NE NEWS SERVICE
NEW DELHI, FEB 8
While Southern States Tamil nadu and Karnataka showed the most improvements in prison administration since December 2019, Uttar Pradesh improved the least, according to a report by Tata Trusts.
The report said one in three staff positions were vacant in 2020 and there was one medical officer for every 613 inmates nationally.
The average amount spend per prisoner per day saw a fall of Rs 113, down from Rs 118, it said.
The India Justice Report (IJR) 2020 is based on publicly available data of different government entities on the four pillars of justice delivery — police, judiciary, prisons, and legal aid.
“While most states have made at least some improvements in prison administration since December 2019. Tamil Nadu and Karnataka show the most improvements, with both improving on 12 out of 14 prison indicators. Uttar Pradesh improved the least,” the report said.
On a national level, it said that access of prisoners to courts fell by 65 per cent, and to hospitals by 24 per cent, according to the Prison Statistics India (PSI) 2020, the latest official statistics on the state of India’s prisons and their inmates, published in December 2021. The PSI is periodically published by the National Crime Records Bureau, an entity of the Government of India. PSI 2020 presents data from January 2020 to December 2020.
The analysis showed that prisoners’ visits to courts came down nearly a third, from about 44.5 lakhs in 2019 to 15.5 lakhs in 2020. “Impacted too was inmates’ access to health services, with the number of visits, made by prisoners for medical attendance, declining from 4.77 lakh in 2019 to 3.63 lakh visits in 2020. Visits by medical personnel to prisons also reduced from 24,524 in 2019 to 20,871 in 2020, while visits by judicial officers nearly halved to 9,257 in 2020 from 16,178 in 2019,” the report said.

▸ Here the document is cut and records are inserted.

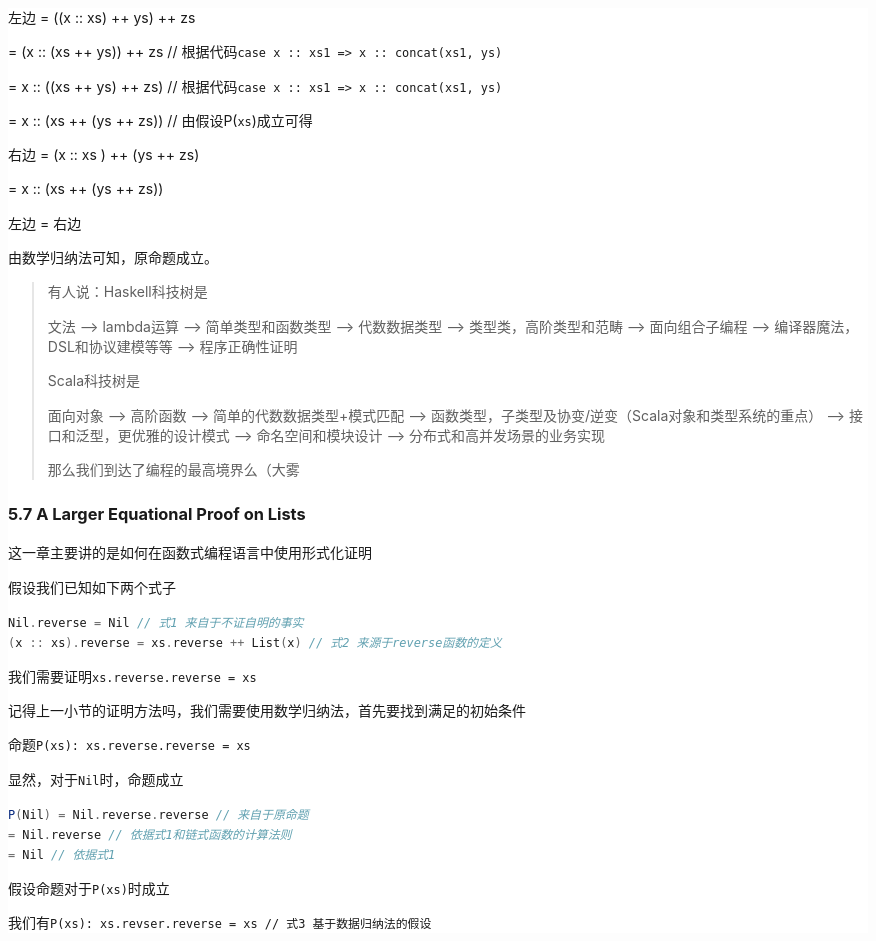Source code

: 左边 = ((x :: xs) ++ ys) ++ zs

= (x :: (xs ++ ys)) ++ zs // 根据代码`case x :: xs1 => x :: concat(xs1, ys)`

= x :: ((xs ++ ys) ++ zs) // 根据代码`case x :: xs1 => x :: concat(xs1, ys)`

= x :: (xs ++ (ys ++ zs)) // 由假设P(`xs`)成立可得

右边 = (x :: xs ) ++ (ys ++ zs)

= x :: (xs ++ (ys ++ zs))

左边 = 右边

由数学归纳法可知，原命题成立。



>  有人说：Haskell科技树是
>
> 文法 --> lambda运算 --> 简单类型和函数类型 --> 代数数据类型 --> 类型类，高阶类型和范畴 --> 面向组合子编程 --> 编译器魔法，DSL和协议建模等等 --> 程序正确性证明
>
> Scala科技树是
>
> 面向对象 --> 高阶函数 --> 简单的代数数据类型+模式匹配 --> 函数类型，子类型及协变/逆变（Scala对象和类型系统的重点） --> 接口和泛型，更优雅的设计模式 --> 命名空间和模块设计 --> 分布式和高并发场景的业务实现
>
> 那么我们到达了编程的最高境界么（大雾

 

### 5.7 A Larger Equational Proof on Lists

这一章主要讲的是如何在函数式编程语言中使用形式化证明

假设我们已知如下两个式子

```scala
Nil.reverse = Nil // 式1 来自于不证自明的事实
(x :: xs).reverse = xs.reverse ++ List(x) // 式2 来源于reverse函数的定义
```

我们需要证明`xs.reverse.reverse = xs`



记得上一小节的证明方法吗，我们需要使用数学归纳法，首先要找到满足的初始条件

命题`P(xs): xs.reverse.reverse = xs`

显然，对于`Nil`时，命题成立

```scala
P(Nil) = Nil.reverse.reverse // 来自于原命题
= Nil.reverse // 依据式1和链式函数的计算法则
= Nil // 依据式1
```

假设命题对于`P(xs)`时成立

我们有`P(xs): xs.revser.reverse = xs // 式3 基于数据归纳法的假设`
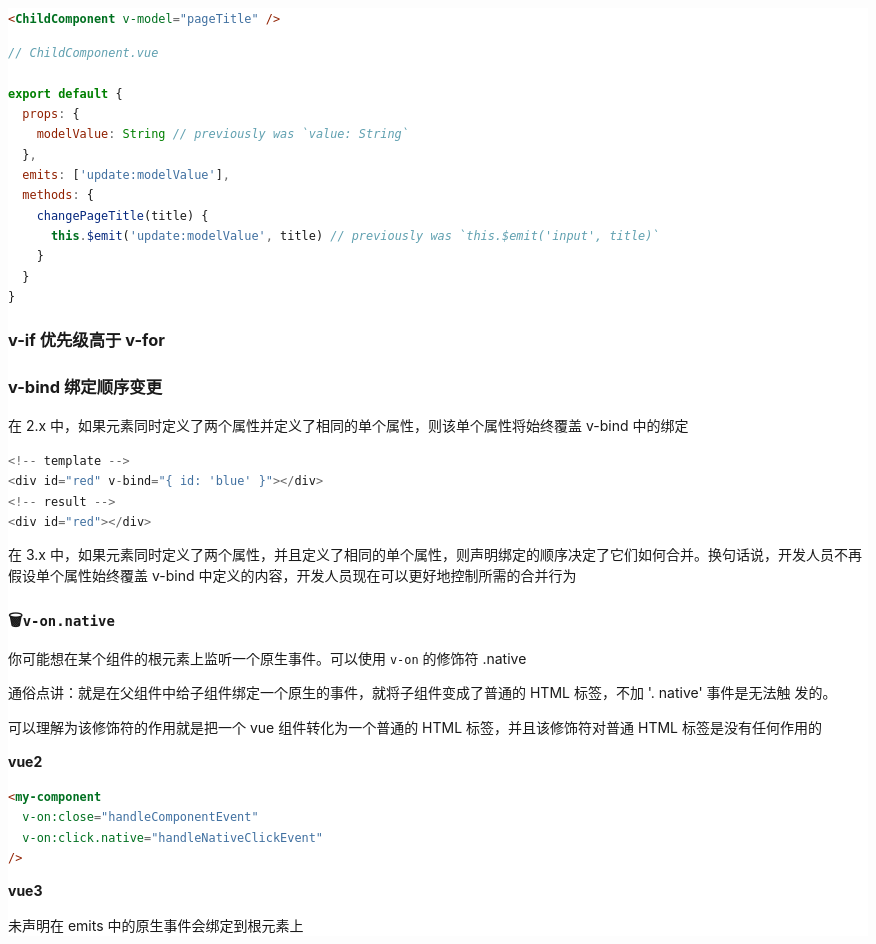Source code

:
 ```html
<ChildComponent v-model="pageTitle" />
```

```js
// ChildComponent.vue

export default {
  props: {
    modelValue: String // previously was `value: String`
  },
  emits: ['update:modelValue'],
  methods: {
    changePageTitle(title) {
      this.$emit('update:modelValue', title) // previously was `this.$emit('input', title)`
    }
  }
}
```

### v-if 优先级高于 v-for

### v-bind 绑定顺序变更

在 2.x 中，如果元素同时定义了两个属性并定义了相同的单个属性，则该单个属性将始终覆盖 v-bind 中的绑定

```js
<!-- template -->
<div id="red" v-bind="{ id: 'blue' }"></div>
<!-- result -->
<div id="red"></div>
```

在 3.x 中，如果元素同时定义了两个属性，并且定义了相同的单个属性，则声明绑定的顺序决定了它们如何合并。换句话说，开发人员不再假设单个属性始终覆盖 v-bind 中定义的内容，开发人员现在可以更好地控制所需的合并行为

### 🗑️`v-on.native`

你可能想在某个组件的根元素上监听一个原生事件。可以使用 `v-on` 的修饰符 .native

通俗点讲：就是在父组件中给子组件绑定一个原生的事件，就将子组件变成了普通的 HTML 标签，不加 '. native' 事件是无法触 发的。

可以理解为该修饰符的作用就是把一个 vue 组件转化为一个普通的 HTML 标签，并且该修饰符对普通 HTML 标签是没有任何作用的

**vue2**

```html
<my-component
  v-on:close="handleComponentEvent"
  v-on:click.native="handleNativeClickEvent"
/>
```

**vue3**

未声明在 emits 中的原生事件会绑定到根元素上
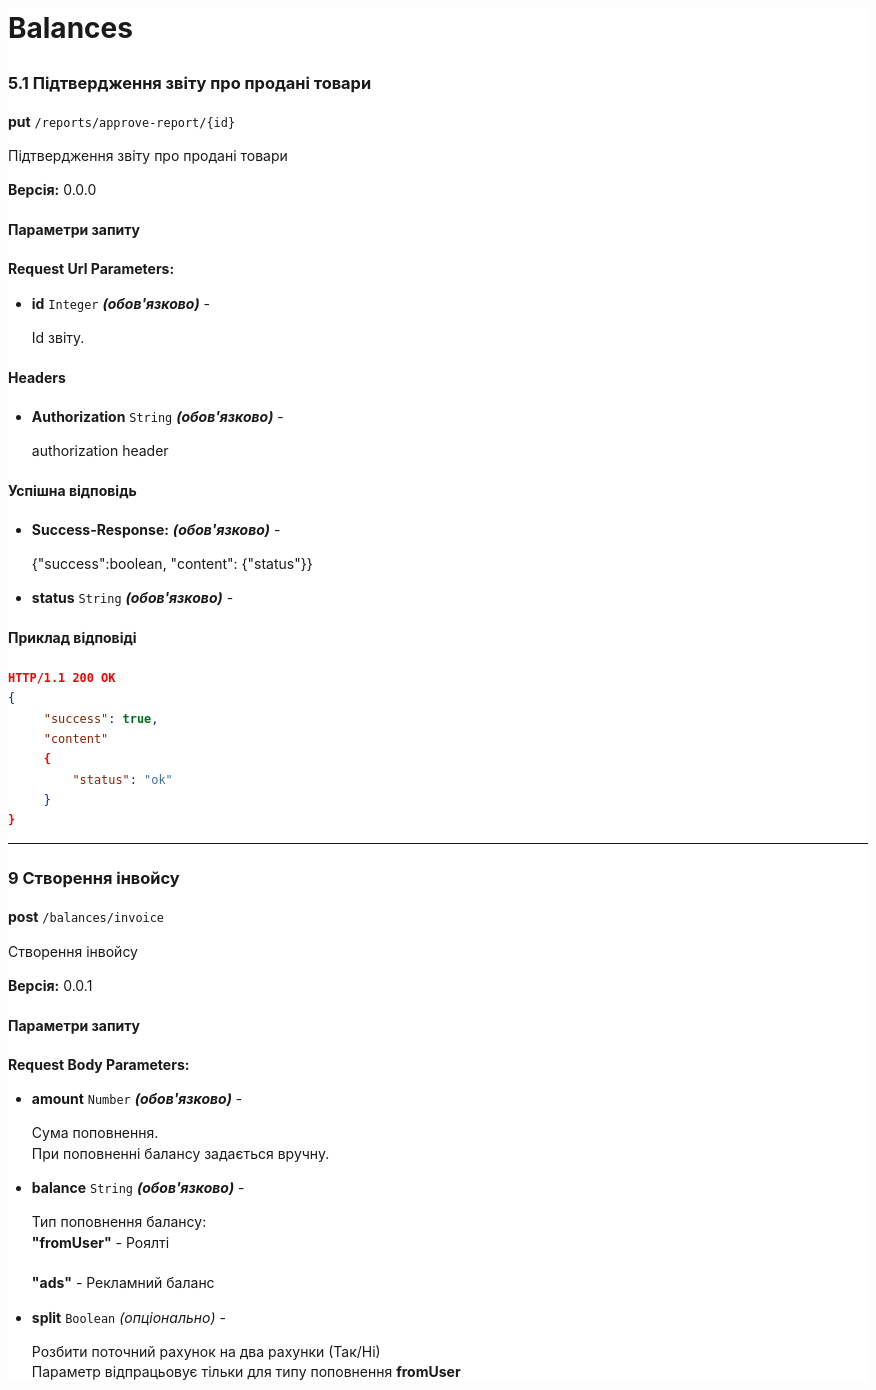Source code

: # Balances

### 5.1 Підтвердження звіту про продані товари

**put** `/reports/approve-report/{id}`

<p>Підтвердження звіту про продані товари</p>

**Версія:** 0.0.0

#### Параметри запиту

**Request Url Parameters:**

- **id** `Integer` **_(обов'язково)_** - <p>Id звіту.</p>

#### Headers

- **Authorization** `String` **_(обов'язково)_** - <p>authorization header<br></p>

#### Успішна відповідь

- **Success-Response:**  **_(обов'язково)_** - <p>{&quot;success&quot;:boolean, &quot;content&quot;: {&quot;status&quot;}}</p>
- **status** `String` **_(обов'язково)_** - 

#### Приклад відповіді

```json
HTTP/1.1 200 OK
{
     "success": true,
     "content"
     {
         "status": "ok"
     }
}
```

---

### 9 Створення інвойсу

**post** `/balances/invoice`

<p>Створення інвойсу</p>

**Версія:** 0.0.1

#### Параметри запиту

**Request Body Parameters:**

- **amount** `Number` **_(обов'язково)_** - <p>Сума поповнення. <br>При поповненні балансу задається вручну.</p>
- **balance** `String` **_(обов'язково)_** - <p>Тип поповнення балансу: <br><b>&quot;fromUser&quot;</b> - Роялті <br> <br><b>&quot;ads&quot;</b> - Рекламний баланс <br></p>
- **split** `Boolean` _(опціонально)_ - <p>Розбити поточний рахунок на два рахунки (Так/Ні)<br> Параметр відпрацьовує тільки для типу поповнення <b>fromUser</b></p>
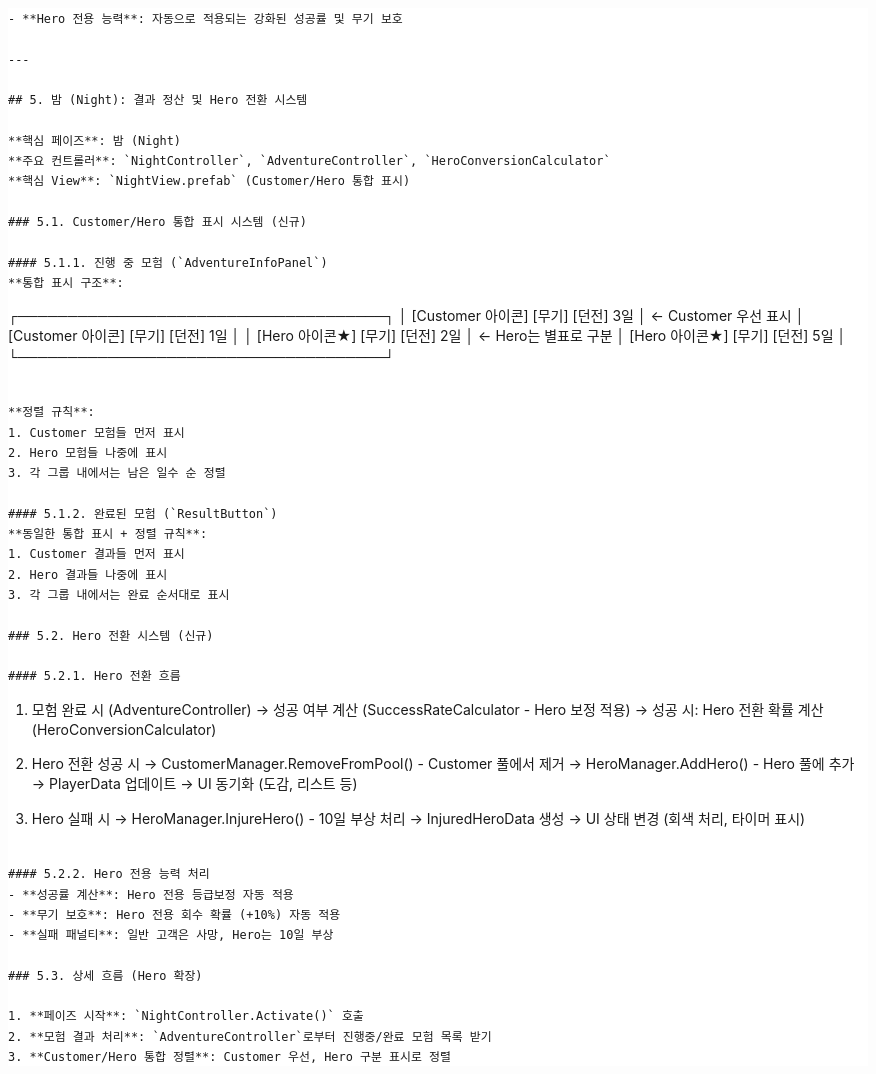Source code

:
 ```
- **Hero 전용 능력**: 자동으로 적용되는 강화된 성공률 및 무기 보호

---

## 5. 밤 (Night): 결과 정산 및 Hero 전환 시스템

**핵심 페이즈**: 밤 (Night)  
**주요 컨트롤러**: `NightController`, `AdventureController`, `HeroConversionCalculator`  
**핵심 View**: `NightView.prefab` (Customer/Hero 통합 표시)

### 5.1. Customer/Hero 통합 표시 시스템 (신규)

#### 5.1.1. 진행 중 모험 (`AdventureInfoPanel`)
**통합 표시 구조**:
```
┌─────────────────────────────────────┐
│ [Customer 아이콘] [무기] [던전] 3일   │ ← Customer 우선 표시
│ [Customer 아이콘] [무기] [던전] 1일   │
│ [Hero 아이콘★] [무기] [던전] 2일     │ ← Hero는 별표로 구분
│ [Hero 아이콘★] [무기] [던전] 5일     │
└─────────────────────────────────────┘
```

**정렬 규칙**:
1. Customer 모험들 먼저 표시
2. Hero 모험들 나중에 표시  
3. 각 그룹 내에서는 남은 일수 순 정렬

#### 5.1.2. 완료된 모험 (`ResultButton`)
**동일한 통합 표시 + 정렬 규칙**:
1. Customer 결과들 먼저 표시
2. Hero 결과들 나중에 표시
3. 각 그룹 내에서는 완료 순서대로 표시

### 5.2. Hero 전환 시스템 (신규)

#### 5.2.1. Hero 전환 흐름
```
1. 모험 완료 시 (AdventureController)
   → 성공 여부 계산 (SuccessRateCalculator - Hero 보정 적용)
   → 성공 시: Hero 전환 확률 계산 (HeroConversionCalculator)

2. Hero 전환 성공 시
   → CustomerManager.RemoveFromPool() - Customer 풀에서 제거
   → HeroManager.AddHero() - Hero 풀에 추가
   → PlayerData 업데이트
   → UI 동기화 (도감, 리스트 등)

3. Hero 실패 시
   → HeroManager.InjureHero() - 10일 부상 처리
   → InjuredHeroData 생성
   → UI 상태 변경 (회색 처리, 타이머 표시)
```

#### 5.2.2. Hero 전용 능력 처리
- **성공률 계산**: Hero 전용 등급보정 자동 적용
- **무기 보호**: Hero 전용 회수 확률 (+10%) 자동 적용
- **실패 패널티**: 일반 고객은 사망, Hero는 10일 부상

### 5.3. 상세 흐름 (Hero 확장)

1. **페이즈 시작**: `NightController.Activate()` 호출
2. **모험 결과 처리**: `AdventureController`로부터 진행중/완료 모험 목록 받기
3. **Customer/Hero 통합 정렬**: Customer 우선, Hero 구분 표시로 정렬
```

The report further said that about nine lakh more arrests were made in 2020, and, taken at December 2020 in terms of absolute numbers, the prison population grew 1.5 per cent from 481,387 to 488,511 inmates. “The annual increase is particularly worrying; given that 2020 was a COVID year when a slew of decongestion efforts were being implemented across the nation. However, the total number of people entering and leaving prisons in the course of the year fell from 19.02 lakhs in 2019 to 16.31 lakhs in 2020,” it said.
As of December 2020, nationally, overcrowding stood at 18 per cent, a marginal reduction of two percentage points from the previous year, it said.
“This figure is the national average across 1,306 prisons. In nine states overcrowding rates are more than the national average,” the report said.
Much of this overcrowding is accounted for by the presence of ‘undertrials’, whose share increased from 69 per cent in December 2019 to 76 per cent in December 2020, showing that for everyone convicted prisoner, there are three people in custody awaiting ‘investigation, inquiry or trial’. “This follows a long-term trend. Five years ago, in 2016, undertrials accounted for 68% of the prison population. As with all preceding years, a majority of prisoners come from amongst the poor and illiterate. Besides chronic overcrowding, other long-term comorbidities in the prison system have persisted and indeed worsened,” it said.